* What this exercise asks
[A] Reproduce word for word the passage of the debate opening starting with "Hello everyone! My" and going on through "for my argument.".
[B] Rewrite as a bulleted list the paragraph of the debate opening that begins "Poor people are taking up space," keeping its main points.

* Selected extract
* * * * * * * * *
Hello everyone! My name is Daniel Hwang and I am representing the PRO
side of this debate. I welcome all challenges and arguments and will take them
without any objections. Thank you!

First off, I would like to say to some people that I am NOT a person who will spit at beggars who are in need for money. I am just merely saying that poor people are not just beneficial.

Now for my argument.
Poor people are taking up space in all the major cities in the U.S such as NYC, L.A, Chicago, etc...... They set up "communities" or rather, ghettos to "support each other economically and socially." However, what they're doing is that they are trying to live from our taxes. Now I ask you, how would you feel when somebody is not working, but they're just using your money? Of course you would feel angry. You would want them to work, so that your tax would be put to use in some other purposes. Now I will emphasize this again; the poor people are robbing us from the money that we have worked hard to get.

Now my second point
The poor people not only rob our money, but they are causing numerous problems. Let me tell you an examples. NYC is now making Harlem a "better place to live" which will take an astronomical amount of our taxes to execute. What caused some part of the NYC to be the most "problem making" area of the U.S? Not only that, the ghettos that poor people make are the sources of crimes that are caused by the "bad guys" or gangs that rob, rape, and murder. So, the poor people are making our great nation in to a garbage can.
* * * * * * * * *
* Records supplied
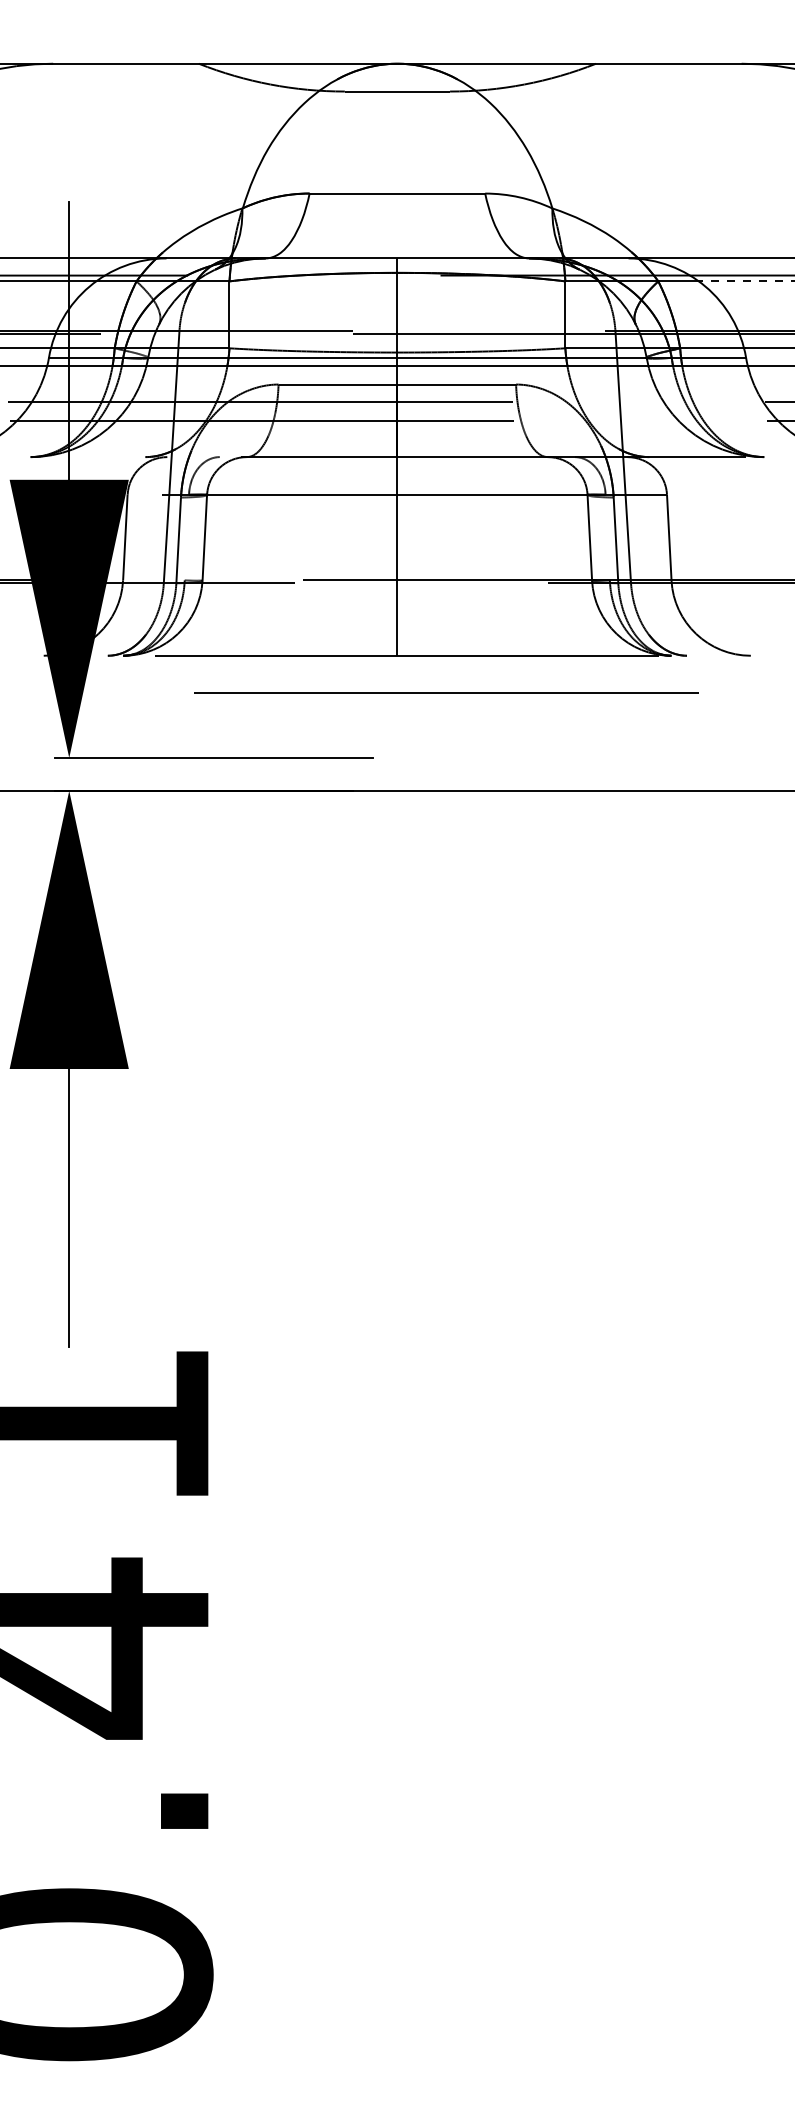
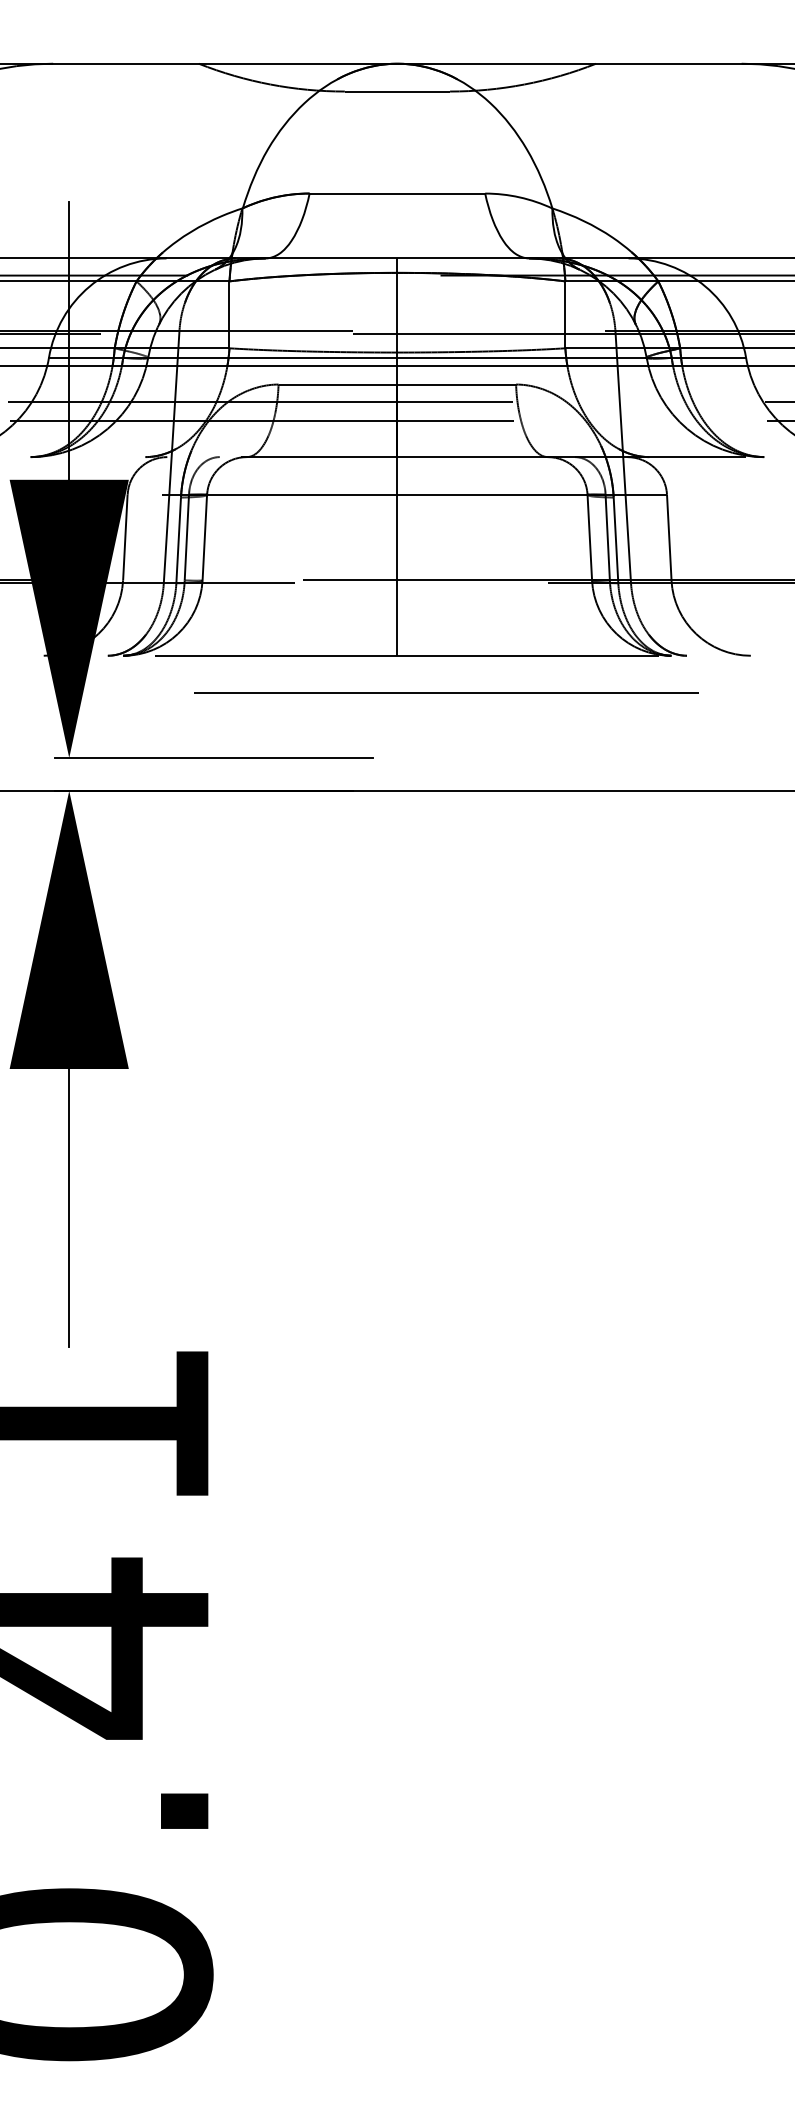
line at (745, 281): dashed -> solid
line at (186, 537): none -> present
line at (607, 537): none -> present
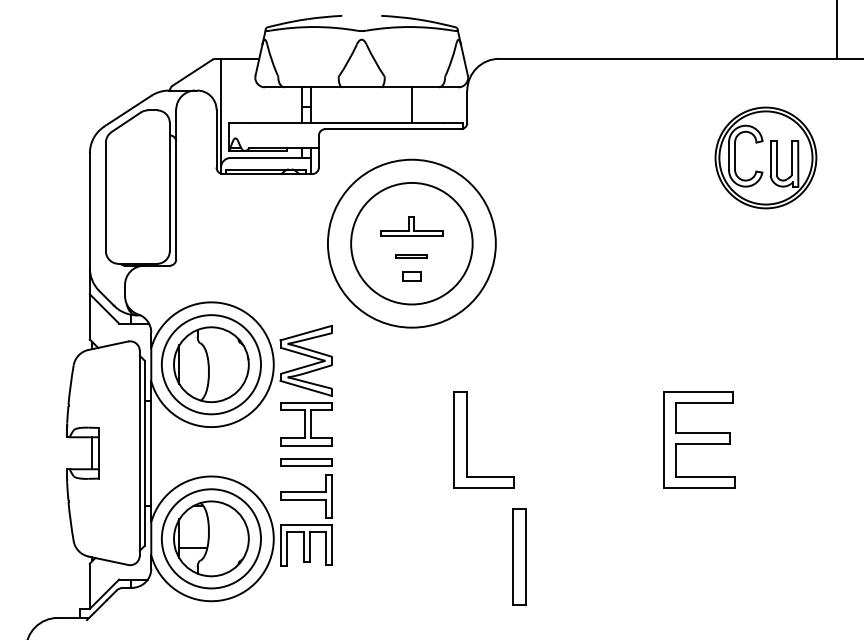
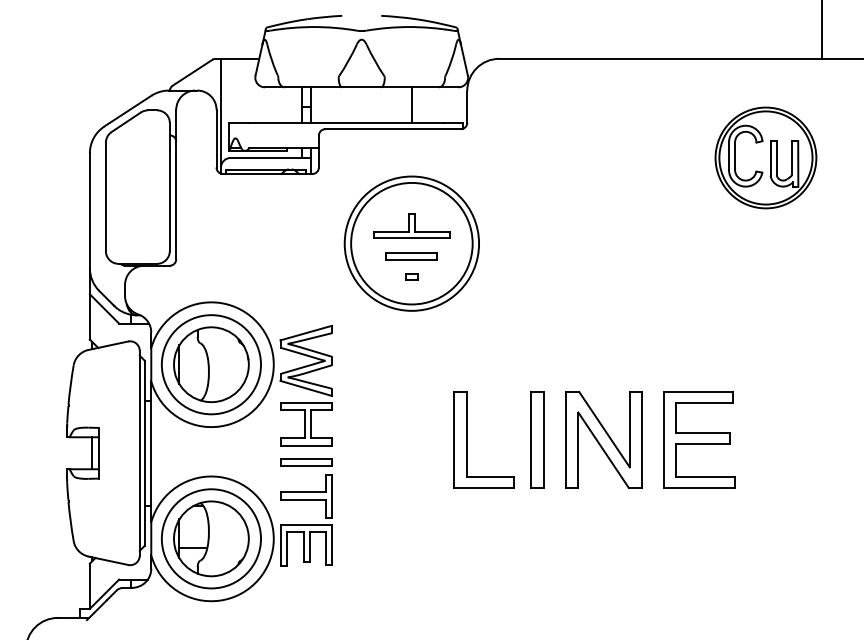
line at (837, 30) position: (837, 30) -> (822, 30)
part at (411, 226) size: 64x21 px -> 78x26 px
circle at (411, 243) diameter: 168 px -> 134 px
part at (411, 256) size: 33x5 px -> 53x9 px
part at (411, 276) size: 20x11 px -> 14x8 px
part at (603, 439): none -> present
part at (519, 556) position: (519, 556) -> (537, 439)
* * * * * * * * *
* Answers to each task
[A]
Hello everyone! My name is Daniel Hwang and I am representing the PRO
side of this debate. I welcome all challenges and arguments and will take them
without any objections. Thank you!

First off, I would like to say to some people that I am NOT a person who will spit at beggars who are in need for money. I am just merely saying that poor people are not just beneficial.

Now for my argument.

[B]
- Poor people take up space in major U.S. cities such as NYC, L.A., and Chicago.
- They set up "communities," or ghettos, to "support each other economically and socially."
- What they are actually doing is trying to live off our taxes.
- Anyone would be angry to see someone not working while using their money, and would want that person to work so the taxes could go to other purposes.
- The poor are robbing us of the money we worked hard to get.